« Vois-tu, si un poisson venait me trouver, moi, et me disait qu’il va partir en voyage, je lui demanderais : « Avec quel brochet ? »
N’est-ce pas : « projet », et non : « brochet » que vous voulez dire ? »
CARROLL : « Les aventures d’Alice au Pays des Merveilles » ch.10, p.152.

"Il manque un morceau vert au-dessus du rêveur..." épisode 16 e

Pourquoi, d’ailleurs, ne pas mettre la phrase entière, tout simplement? Peut-être parce qu’elle est assez longue et en italien. Elle intéresse pourtant un grand nombre de ces propos; la solution serait de l’introduire par bribes traduites au fur et à mesure… d’abord:

« Una barca di pietra »

(Une barque de pierre…), qui renvoie à la grande série des barques rouges ou noires, défaites ou composites ; puis:

« la barca feacica »

(la barque phéacienne), parallèle à la barque égyptienne du docteur Freud, ici, barque du héros

(« l’eroe punito »:

le héros puni…), là, barque mortuaire ; ensuite:

« che in pietra si muta la barca »

(qu’en pierre se change la barque…), mutation qui croise les boues rouges du Tarn déposées à chaque inondation et durcissant couche après couche, sédiments devenant gangue minérale et changeant peut-être, dans la durée, la matière elle-même, les éléments de bois disjoints se métamorphosant en blocs de grenat dans la pénombre. L’auteur italien ajoute que la barque s’est soudée au fond pour empêcher le retour malheureux du héros. Pour l’enfant qu’il était, c’était l’aller et non le retour qui rapprochait du malheur et la barque collée au sol par le limon séché, à peine visible dans l’obscurité de la cave, était un avatar de la catastrophe passée que la fuite vers le fond de la ruelle, au-delà de la porte qui ne fermait plus par laquelle tombait un rais de lumière sourde sur l’esquif pétrifié, éloignait.
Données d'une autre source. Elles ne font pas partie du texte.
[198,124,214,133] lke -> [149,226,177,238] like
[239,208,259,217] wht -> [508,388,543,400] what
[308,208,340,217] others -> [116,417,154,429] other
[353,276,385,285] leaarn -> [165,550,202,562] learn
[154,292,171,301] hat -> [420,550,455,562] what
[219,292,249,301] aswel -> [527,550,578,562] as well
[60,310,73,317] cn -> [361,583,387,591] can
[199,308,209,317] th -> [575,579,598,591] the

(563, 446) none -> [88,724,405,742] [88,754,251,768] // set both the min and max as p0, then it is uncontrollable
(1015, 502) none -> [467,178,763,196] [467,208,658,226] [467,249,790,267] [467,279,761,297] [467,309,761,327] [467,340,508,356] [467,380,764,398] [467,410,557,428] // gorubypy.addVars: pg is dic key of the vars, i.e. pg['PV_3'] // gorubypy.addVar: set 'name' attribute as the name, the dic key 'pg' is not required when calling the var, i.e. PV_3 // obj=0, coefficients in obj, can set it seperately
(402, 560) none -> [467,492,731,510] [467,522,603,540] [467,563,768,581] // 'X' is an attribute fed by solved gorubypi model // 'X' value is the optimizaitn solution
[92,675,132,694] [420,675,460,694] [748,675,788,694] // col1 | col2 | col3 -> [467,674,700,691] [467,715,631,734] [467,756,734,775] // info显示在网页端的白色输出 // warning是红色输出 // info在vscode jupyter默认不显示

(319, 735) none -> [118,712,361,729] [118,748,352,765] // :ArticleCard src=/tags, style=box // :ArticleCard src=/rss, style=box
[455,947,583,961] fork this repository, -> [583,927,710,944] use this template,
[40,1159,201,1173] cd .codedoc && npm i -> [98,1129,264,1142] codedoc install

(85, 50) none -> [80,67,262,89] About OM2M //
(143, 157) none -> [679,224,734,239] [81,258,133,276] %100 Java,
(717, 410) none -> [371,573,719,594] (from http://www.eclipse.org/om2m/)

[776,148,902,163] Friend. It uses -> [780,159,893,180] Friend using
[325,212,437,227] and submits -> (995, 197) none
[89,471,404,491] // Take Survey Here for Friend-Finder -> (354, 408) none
Le retour de l’enfant, seul sur la banquette arrière de la voiture, restait marqué de ces signes sombres mais comme un obstacle franchi et non comme un drame à venir.
Dérivation
C’est comme si le

« O »

final du mot

écho

envoyait, par mimétisme, ses prolongements :

« O »

s’isole d’abord puis redouble d’effet :

« Oh, la photo !... ».

C’est dans la cour de récréation, entre enfants qui jouent et la petite fille, avec d’autres, est maintenant assise au bord du préau, genoux pliés et cuisses écartées : la jupe et la blouse d’écolière tendues dans cet écart qui découvre la bande blanche du tissu de coton de sa culotte, blancheur dans l’ombre, dispositif d’exposition involontaire et montage d’éléments et de formes construisant un habitacle ouvert, un pavillon de toile, une perspective offerte aux regards, un encadrement avec lignes de fuite et réserve au centre du tableau. L’exclamation, formulée par l’une de ses compagnes de jeu du même âge environ, est générique : c’est un cliché, n’en doutons pas, une moquerie face à cette indécence spontanée et distraite : et photo, ici, étonne : qu’est-ce à dire ? un révélateur, d’abord ? une pose, aussi ? l’image transposée du dispositif du vieux photographe ambulant qui, pour photographier les élèves s’enfouissait encore dans l’abri noir du tissu tendu autour de l’appareil pour qu’aucun jour ne filtre dans ce secret que seule percevait sa tête encapuchonnée, œil collé à ce trou lumineux de l’objectif dévoilé ? l’exposition aux regards rapidement annulée par l’exclamation qui fait se refermer les jambes et rire le groupe : ce déclenchement par le regard d’autrui d’une prise d’image qui ne dure qu’un instant et se défait dès l’avertissement lancé, comme la classe se détend et s’éparpille après la pose ordonnée par le photographe… quoi qu’il en soit (et sans doute ne le saura-t-on jamais), le mot photo déclenche l’hilarité et la confusion et cette intimité exhibée et indûment perçue par l’œil déclencheur qui isole l’image de l’ensemble des attitudes, des jeux, des enfants, de la cour et du monde, cette fixation enfantine d’amateur amusé, se métamorphose dans le temps (longtemps après, et l’enfance est si loin) dans la vision fugitive, un dimanche après-midi, au jardin de la Garonne, de cette femme couchée sur le dos dans l’herbe, près de ses amis : sa jupe est tendue par ses jambes écartées, genoux pliés et, de l’allée de gravier qui traverse la parc, les promeneurs peuvent associer ce spectacle à la série de photos géantes, en noir et blanc, montées deux à deux, fixées sur le vieux mur d’enceinte restauré de la ville, qui borde le jardin public, de ce côté-là.